PROBLEM TO SOLVE —
Every line of the listing below is to be duplicated exactly, with the pictures left out.

DATASET SECTION —

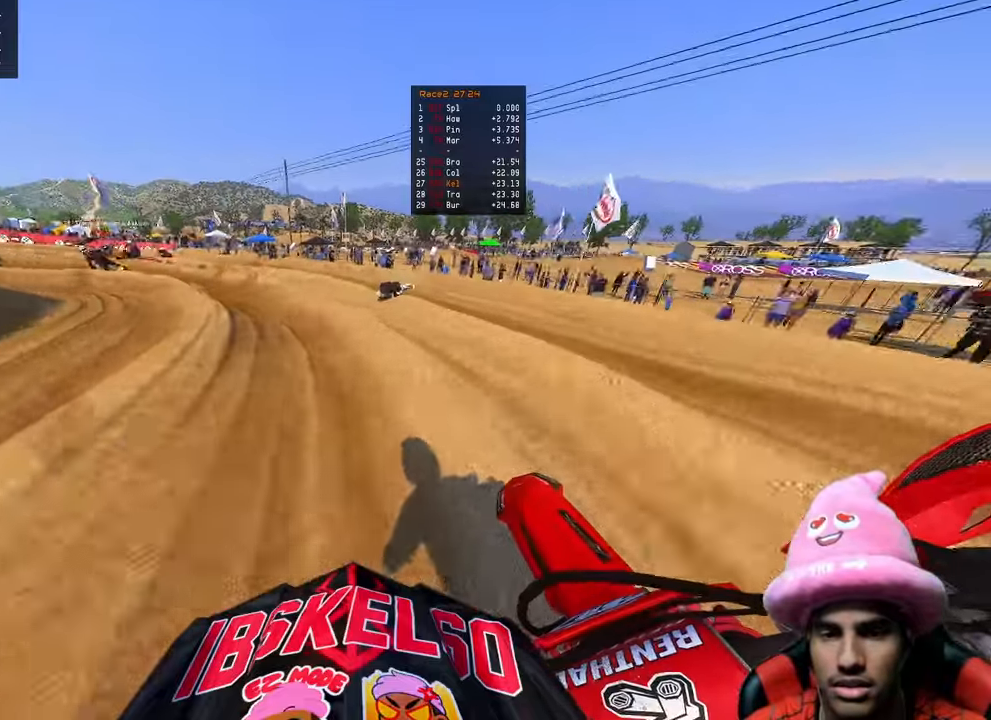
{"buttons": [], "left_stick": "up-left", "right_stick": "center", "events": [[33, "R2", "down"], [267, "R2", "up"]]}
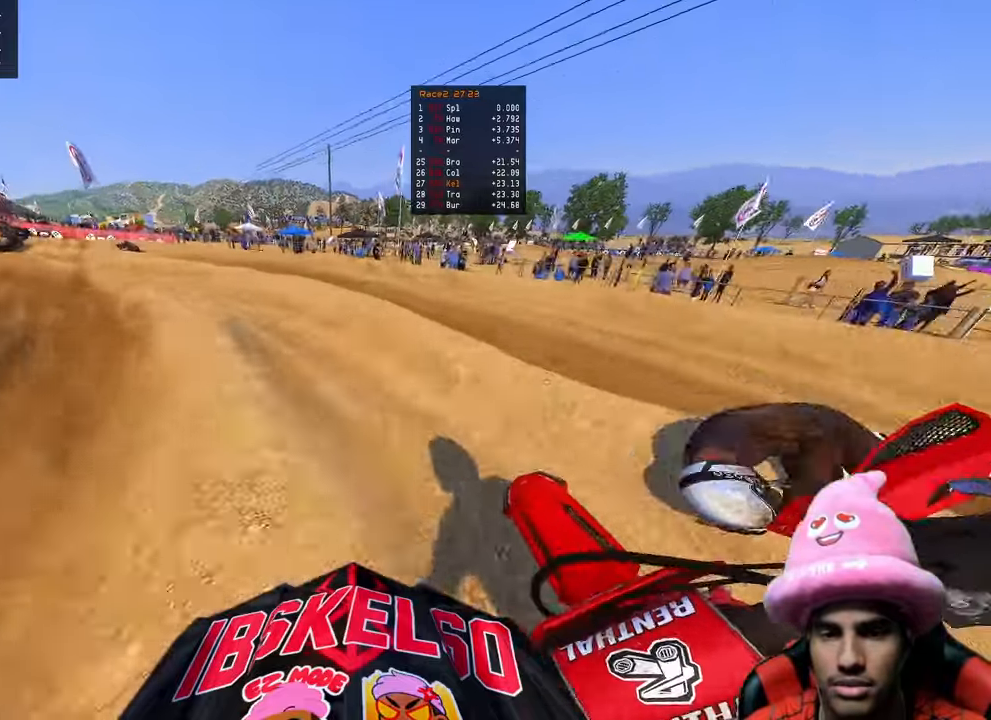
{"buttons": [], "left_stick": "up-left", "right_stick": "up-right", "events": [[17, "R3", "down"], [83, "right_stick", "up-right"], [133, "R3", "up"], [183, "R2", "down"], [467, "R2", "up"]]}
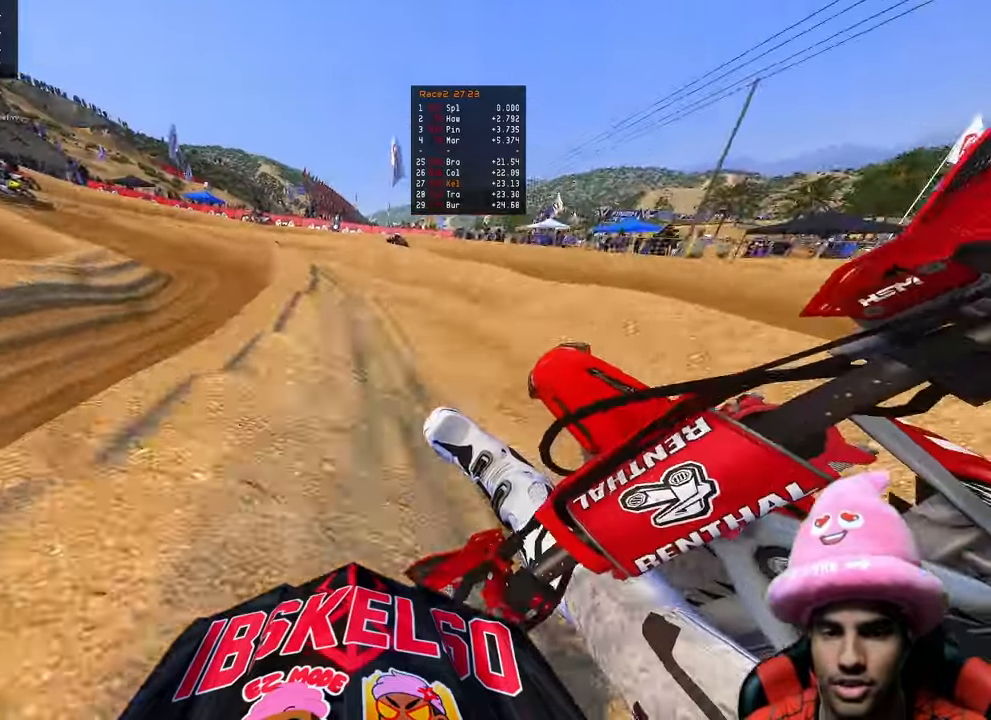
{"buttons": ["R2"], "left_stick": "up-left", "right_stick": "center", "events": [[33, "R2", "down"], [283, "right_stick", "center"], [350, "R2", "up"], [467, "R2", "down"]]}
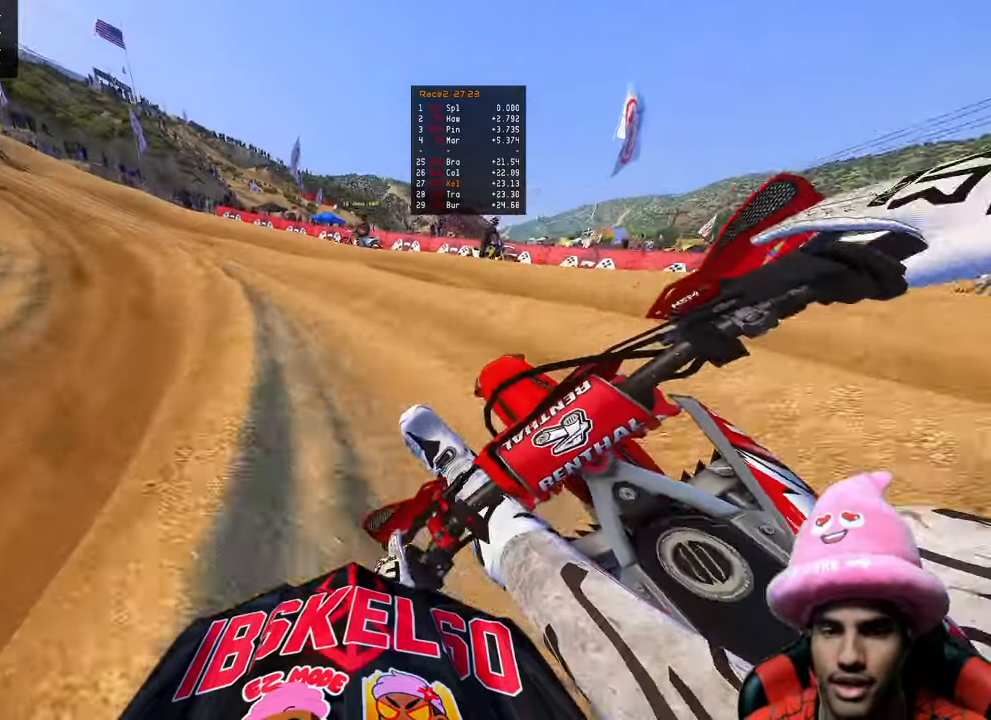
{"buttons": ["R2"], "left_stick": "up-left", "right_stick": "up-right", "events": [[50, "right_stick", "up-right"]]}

OUTPUT FOR THIS TASK —
{"buttons": [], "left_stick": "up-left", "right_stick": "center", "events": [[33, "R2", "down"], [267, "R2", "up"]]}
{"buttons": [], "left_stick": "up-left", "right_stick": "up-right", "events": [[17, "R3", "down"], [83, "right_stick", "up-right"], [133, "R3", "up"], [183, "R2", "down"], [467, "R2", "up"]]}
{"buttons": ["R2"], "left_stick": "up-left", "right_stick": "center", "events": [[33, "R2", "down"], [283, "right_stick", "center"], [350, "R2", "up"], [467, "R2", "down"]]}
{"buttons": ["R2"], "left_stick": "up-left", "right_stick": "up-right", "events": [[50, "right_stick", "up-right"]]}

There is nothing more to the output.